Première réaction, à chaud : mais pourquoi s'obstiner dans cette galère ? Que peut gagner Renault en persistant en Formule 1, après une dernière année catastrophique comme fournisseur de moteurs pour l'écurie Red Bull ? C'est pourtant le choix officialisé jeudi soir par Carlos Ghosn. «Renault sera présent en Formule 1 dès 2016», annonce le patron du groupe français dans un communiqué, après le rachat de l'écurie Lotus au fonds d'investissement luxembourgeois Genii Capital. «Les principaux contrats ont été signés le 3 décembre 2015», écrit Ghosn. Il y aura donc deux voitures siglées Renault pour le premier Grand Prix de la saison, en Australie. La direction ayant déjà tiré un trait sur une simple présence comme motoriste, rôle ingrat où les victoires sont surtout mises au crédit de l'écurie (Red Bull, championne du monde de 2010 à 2013) et les défaites imputées à la mécanique, soit Renault revenait à part entière, soit le constructeur disparaissait des pistes. Ce dernier choix aurait été compréhensible, tant la présence des constructeurs généralistes a été questionnée ces dernières années. Toyota et BMW ont jeté l'éponge en 2009, Honda tâtonne comme simple motoriste. L'exception : Mercedes, qui a plombé la saison 2015 avec 16 victoires sur 19 Grands Prix. C'est à cette montagne que va s'attaquer Renault. Ghosn ne s'en cache pas : «Notre ambition est de gagner, même si raisonnablement, cela prendra du temps.»
Alors pourquoi ce défi quand d’autres ont lâché la rampe ?
Première raison : le règlement en Formule 1 impose des moteurs hybrides depuis 2014. Or Renault n'est pas perçu comme un grand spécialiste de cette motorisation qui est pourtant appelée à équiper de plus en plus de modèles dans les années à venir. «S'ils remportent des courses, ils lèveront la suspicion qui plane sur leur capacité à faire des hybrides performants, analyse Bernard Jullien, directeur du Gerpisa, groupe de recherche sur l'industrie automobile. Et la F1 est un véritable outil de mobilisation en interne.» Renault se donne trois ans pour se hisser sur les podiums. Trois ans ? Au moment où, justement, le groupe aura commercialisé ses premiers modèles hybrides sur le marché.

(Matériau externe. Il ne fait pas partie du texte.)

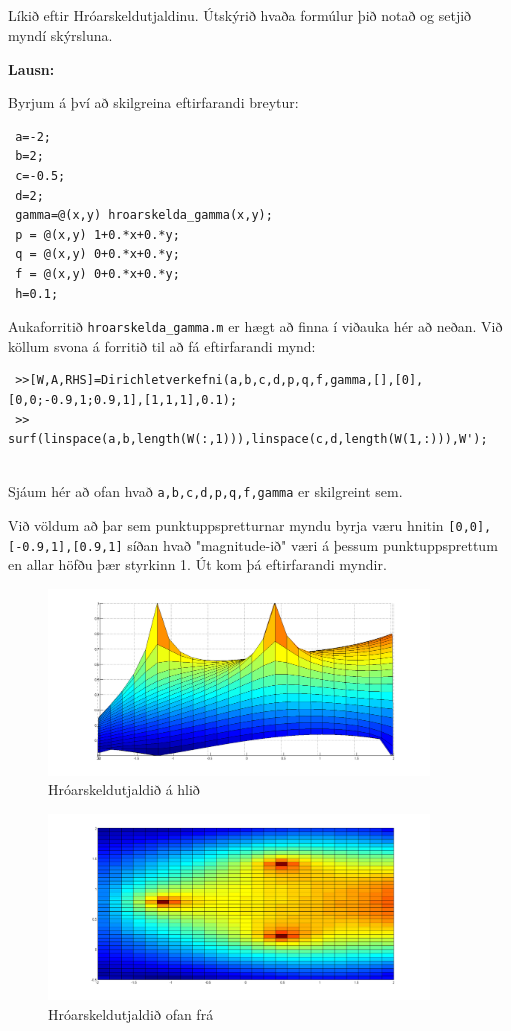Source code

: \documentclass[11pt,a4paper,titlepage]{article}
\begin{document}
\newpage
 
 \subsection{}
 Líkið eftir Hróarskeldutjaldinu. Útskýrið hvaða formúlur þið notað og setjið myndí skýrsluna. 
 
 \textbf{Lausn:}
 
 Byrjum á því að skilgreina eftirfarandi breytur:
 \begin{verbatim}
 a=-2;
 b=2;
 c=-0.5;
 d=2;
 gamma=@(x,y) hroarskelda_gamma(x,y);
 p = @(x,y) 1+0.*x+0.*y;
 q = @(x,y) 0+0.*x+0.*y;
 f = @(x,y) 0+0.*x+0.*y;
 h=0.1;
 \end{verbatim}
 Aukaforritið   \verb|hroarskelda_gamma.m| er hægt að finna í viðauka hér að neðan.  Við köllum svona á forritið til að fá eftirfarandi mynd:
 \begin{verbatim}
 >>[W,A,RHS]=Dirichletverkefni(a,b,c,d,p,q,f,gamma,[],[0],[0,0;-0.9,1;0.9,1],[1,1,1],0.1);
 >> surf(linspace(a,b,length(W(:,1))),linspace(c,d,length(W(1,:))),W');
 
 \end{verbatim}
 Sjáum hér að ofan hvað  \verb|a,b,c,d,p,q,f,gamma| er skilgreint sem. 
 
 Við völdum að þar sem punktuppspretturnar myndu byrja væru hnitin  \verb|[0,0],[-0.9,1],[0.9,1]|  síðan hvað "magnitude-ið" væri á þessum punktuppsprettum en allar höfðu þær styrkinn 1. Út kom þá eftirfarandi myndir. 
 
 \begin{figure}[h!]
     \centering
     \includegraphics[width=0.9\textwidth]{hroarskelda_hlid.png}
     \caption{Hróarskeldutjaldið á hlið}
     \label{fig:awesome_image9}
 \end{figure}
 
 \begin{figure}[h!]
     \centering
     \includegraphics[width=0.9\textwidth]{hroarskelda_top.png}
     \caption{Hróarskeldutjaldið ofan frá }
     \label{fig:awesome_image10}
 \end{figure}
 
\end{document}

Deuxième raison : la géographie des Grands Prix s'est modifiée ces dernières années. De nouveaux entrants sont apparus, notamment la Chine en 2004, la Russie en 2014. L'Inde a organisé trois GP entre 2011 et 2013 et pourrait revenir en 2017. Autant de marchés que le constructeur, très offensif à l'international, tente de pénétrer. Avec un certain succès jusqu'à présent. «Renault a réussi son intercontinentalisation avec son entrée de gamme, les Sandero et les Logan, poursuit Bernard Jullien. S'il rivalise avec Mercedes, ça donnera des ailes aux réseaux pour vendre des Talisman et des Kadjar.» Remporter des succès dans ces pays où l'image de la voiture est encore très associée à la puissance et à la vitesse - en France, Renault la joue «écolofriendly» en s'associant à la COP 21 -, pourrait permettre à la marque de combler ce décalage entre une image peu valorisante et un savoir-faire technique qu'elle revendique.